Fed expands Main Street Lending Program to more not-for-profits [Journal of Accountancy] The Federal Reserve Board announced Friday that it has modified the Main Street Lending Program to provide greater access to credit for not-for-profit organizations such as educational institutions, hospitals, and social service organizations. Specifically, the board approved two new loan options to help not-for-profits that were in sound financial condition before the COVID-19 pandemic hit.

Accountants busier than ever as tax deadline approaches [News Channel 12] The postponed tax filing deadline is Wednesday, and accountants in eastern North Carolina say they are flooded with work. NewsChannel 12 spoke with more than 30 tax filing businesses in the area that said their accountants are busier than ever – including FASTAX in New Bern. Co-owner Gayle George said this year’s tax season looks a lot different.

How A Restaurant Accountant Is Making It Work After Being Made Redundant [Bustle] Having worked as an accountant in practice for five years, in January I started my dream job as an industry accountant working for a restaurant. The support office team was about 20 people, and it was great being part of the team.
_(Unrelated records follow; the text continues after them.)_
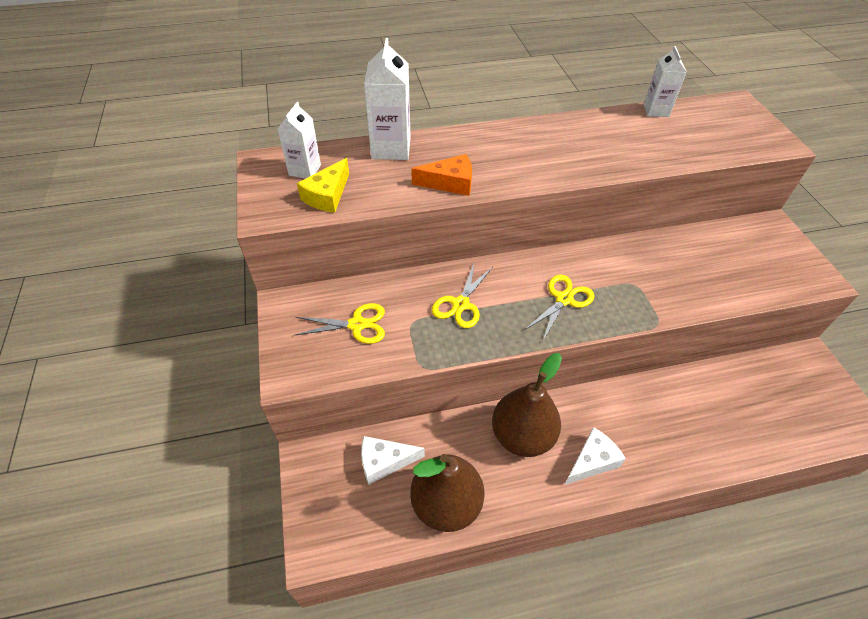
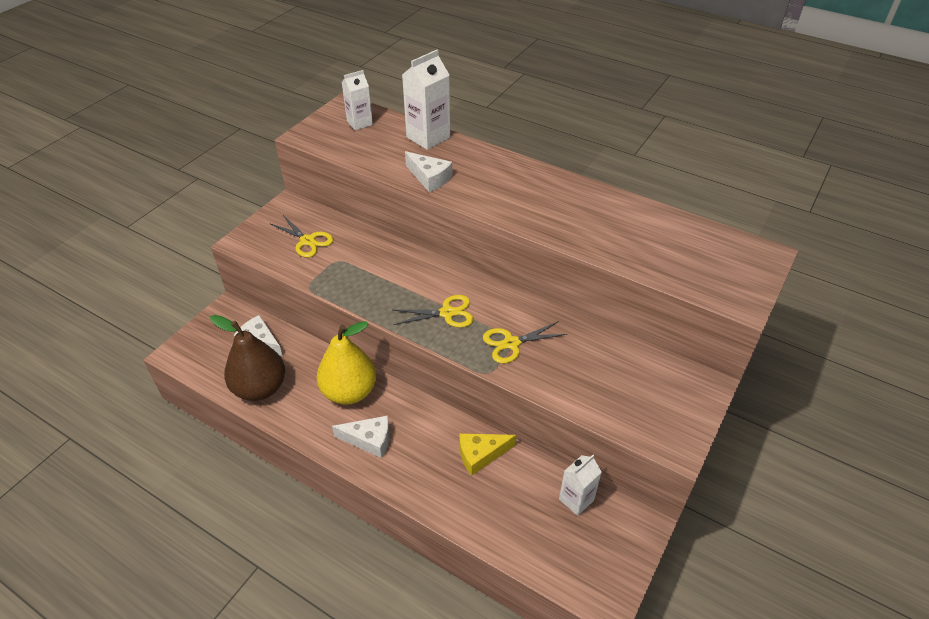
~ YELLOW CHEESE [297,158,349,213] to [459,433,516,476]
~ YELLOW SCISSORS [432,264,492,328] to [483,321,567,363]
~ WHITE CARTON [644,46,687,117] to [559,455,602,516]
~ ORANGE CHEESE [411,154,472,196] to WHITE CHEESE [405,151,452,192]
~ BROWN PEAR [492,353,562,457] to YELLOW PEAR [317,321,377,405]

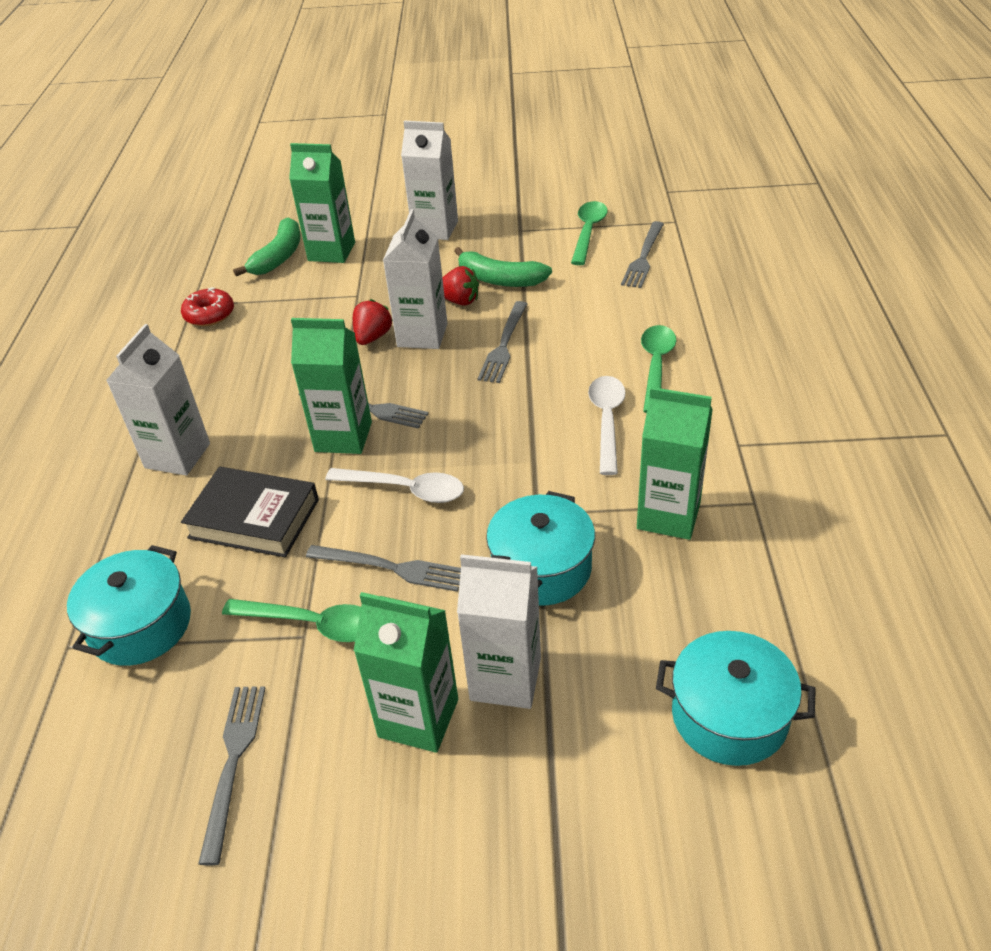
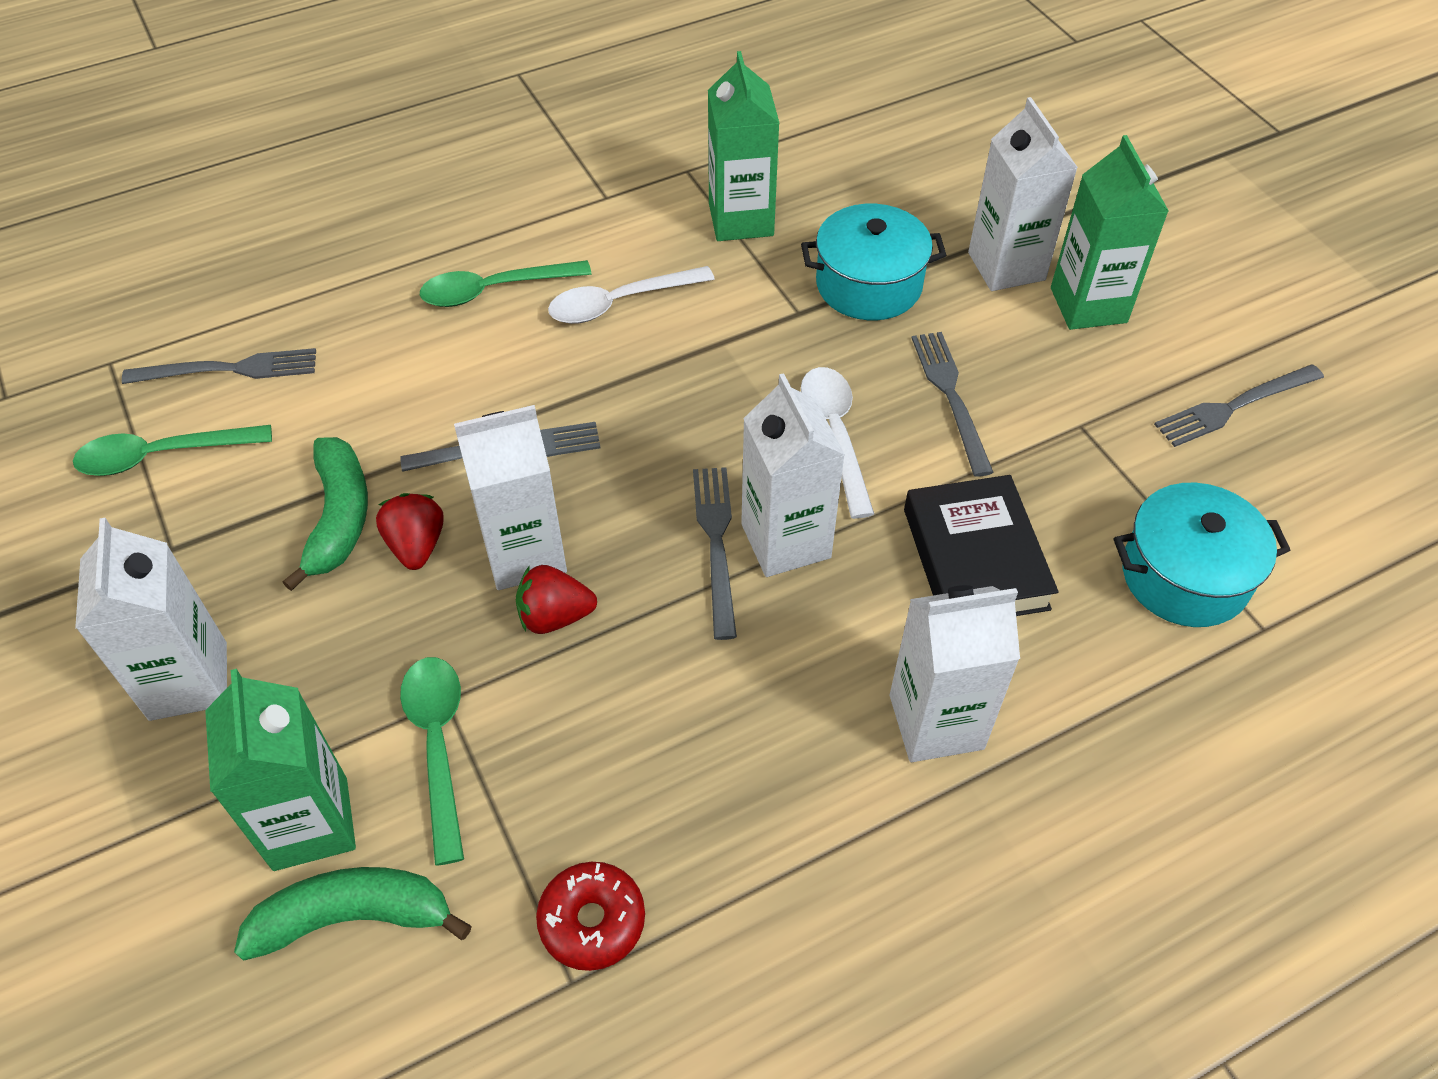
- TURQUOISE POT [656,631,816,766]
~ GREEN SPOON [222,599,361,642] to [400,657,464,865]
~ GREEN CARTON [291,318,372,454] to WHITE CARTON [741,373,845,577]

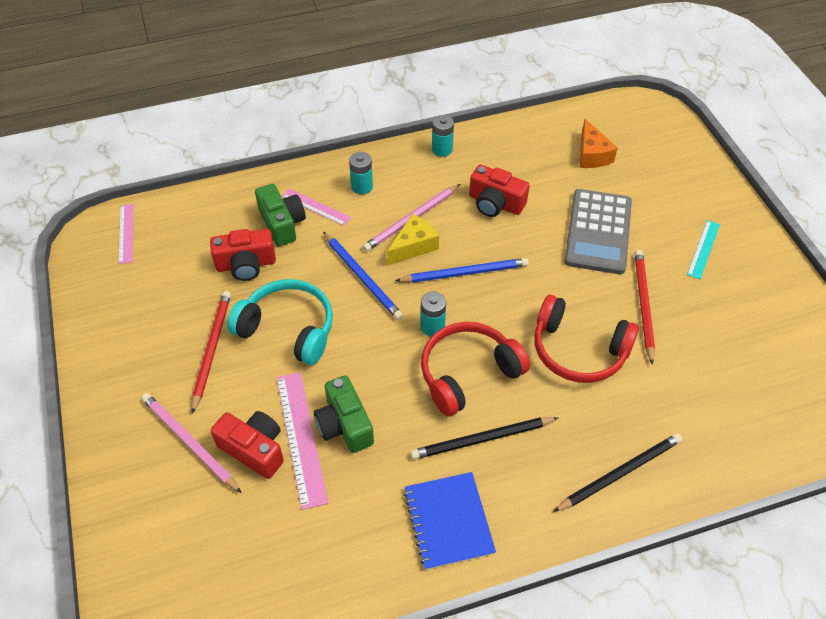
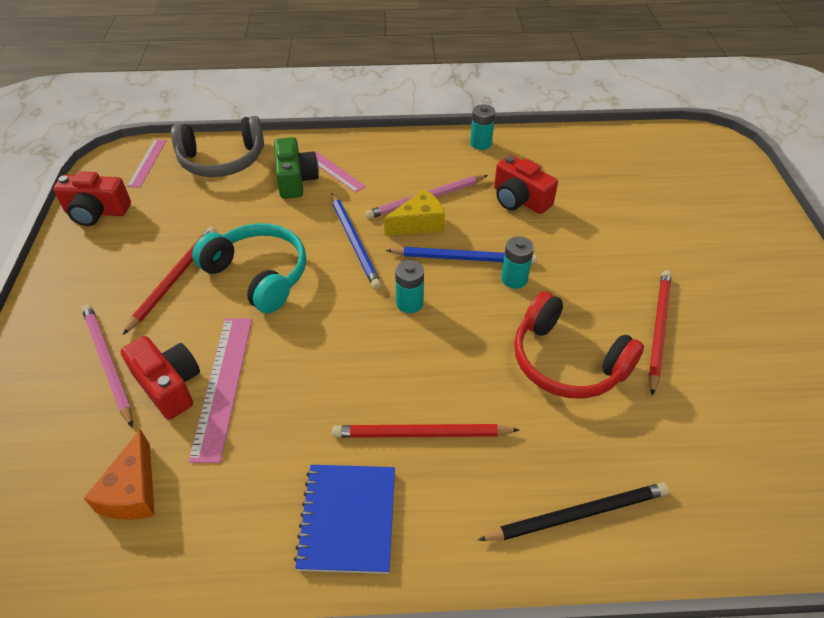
- GREEN CAMERA [314,375,374,453]
- RED HEADPHONES [421,322,530,416]
- GREY CALCULATOR [564,189,632,274]
- TURQUOISE RULER [687,220,720,279]
+ GREY HEADPHONES [171,116,264,177]
~ RED CAMERA [210,229,276,281] to [53,171,131,226]
~ TURQUOISE BATTERY [349,152,373,194] to [501,236,534,289]
~ ORANGE CHEESE [579,119,618,168] to [84,429,155,520]
~ BLACK PENCIL [410,417,558,460] to RED PENCIL [332,424,519,438]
I worked the standard Monday-Friday 9-5:30, but most days we worked some overtime (always expected in finance), and just before the outbreak I was also working some weekends as I sorted out the year end accounts.

What Entrepreneurs Really Need To Know About Accounting [Forbes] In which non-accounting dipshits wax poetic about accounting.

How U.K. Audit Scandals Pushed Big Four Toward Split [Washington Post] A spate of scandals has put accounting firms in the U.K. on the back foot. The collapse of Carillion Plc, and subsequently Thomas Cook Group Plc, have been among cases that raised questions about auditing standards at the so-called Big Four firms. In response, Deloitte, Ernst & Young, KPMG and PricewaterhouseCoopers have agreed to separate their auditing and consulting departments by 2024 to avert possible conflicts of interest, a move that critics say doesn’t go far enough.